Source records START

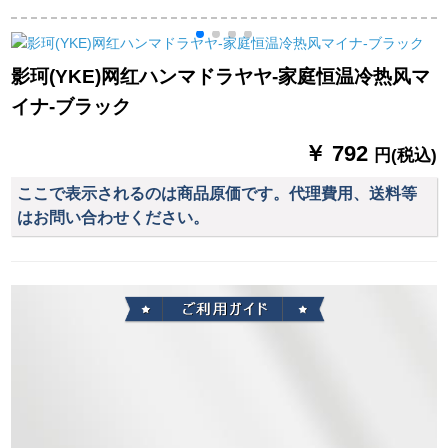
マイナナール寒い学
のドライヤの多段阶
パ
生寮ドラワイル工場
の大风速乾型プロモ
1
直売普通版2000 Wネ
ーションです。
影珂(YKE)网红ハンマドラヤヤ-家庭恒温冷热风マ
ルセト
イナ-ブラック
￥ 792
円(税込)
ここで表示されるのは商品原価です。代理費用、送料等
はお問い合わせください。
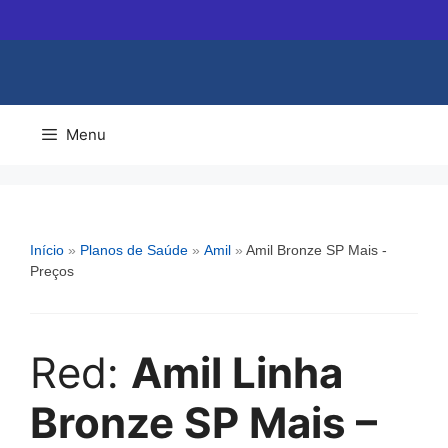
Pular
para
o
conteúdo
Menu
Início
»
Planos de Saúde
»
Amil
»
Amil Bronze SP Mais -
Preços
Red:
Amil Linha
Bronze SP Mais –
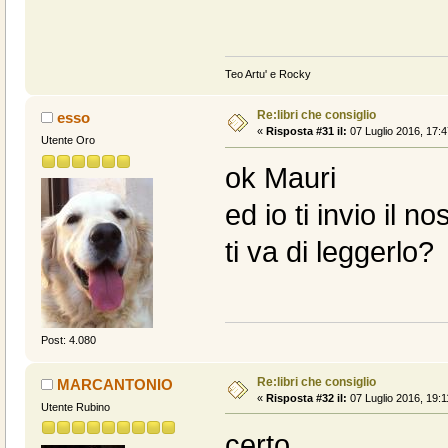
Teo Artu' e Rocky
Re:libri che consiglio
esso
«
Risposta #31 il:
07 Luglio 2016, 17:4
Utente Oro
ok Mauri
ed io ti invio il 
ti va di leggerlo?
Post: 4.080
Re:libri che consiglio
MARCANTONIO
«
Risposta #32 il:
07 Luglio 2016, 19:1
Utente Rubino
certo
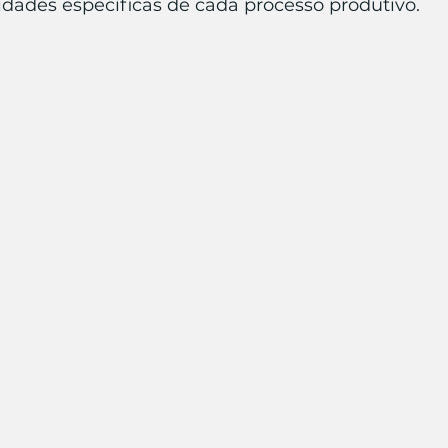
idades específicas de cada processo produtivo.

Source records END

> Try it
Pictures stay out of the copy; please restate every record above exactly.

> Response area
マイナナール寒い学
のドライヤの多段阶
パ
生寮ドラワイル工場
の大风速乾型プロモ
1
直売普通版2000 Wネ
ーションです。
影珂(YKE)网红ハンマドラヤヤ-家庭恒温冷热风マ
ルセト
イナ-ブラック
￥ 792
円(税込)
ここで表示されるのは商品原価です。代理費用、送料等
はお問い合わせください。
Pular
para
o
conteúdo
Menu
Início
»
Planos de Saúde
»
Amil
»
Amil Bronze SP Mais -
Preços
Red:
Amil Linha
Bronze SP Mais –
Teo Artu' e Rocky
Re:libri che consiglio
esso
«
Risposta #31 il:
07 Luglio 2016, 17:4
Utente Oro
ok Mauri
ed io ti invio il 
ti va di leggerlo?
Post: 4.080
Re:libri che consiglio
MARCANTONIO
«
Risposta #32 il:
07 Luglio 2016, 19:1
Utente Rubino
certo
idades específicas de cada processo produtivo.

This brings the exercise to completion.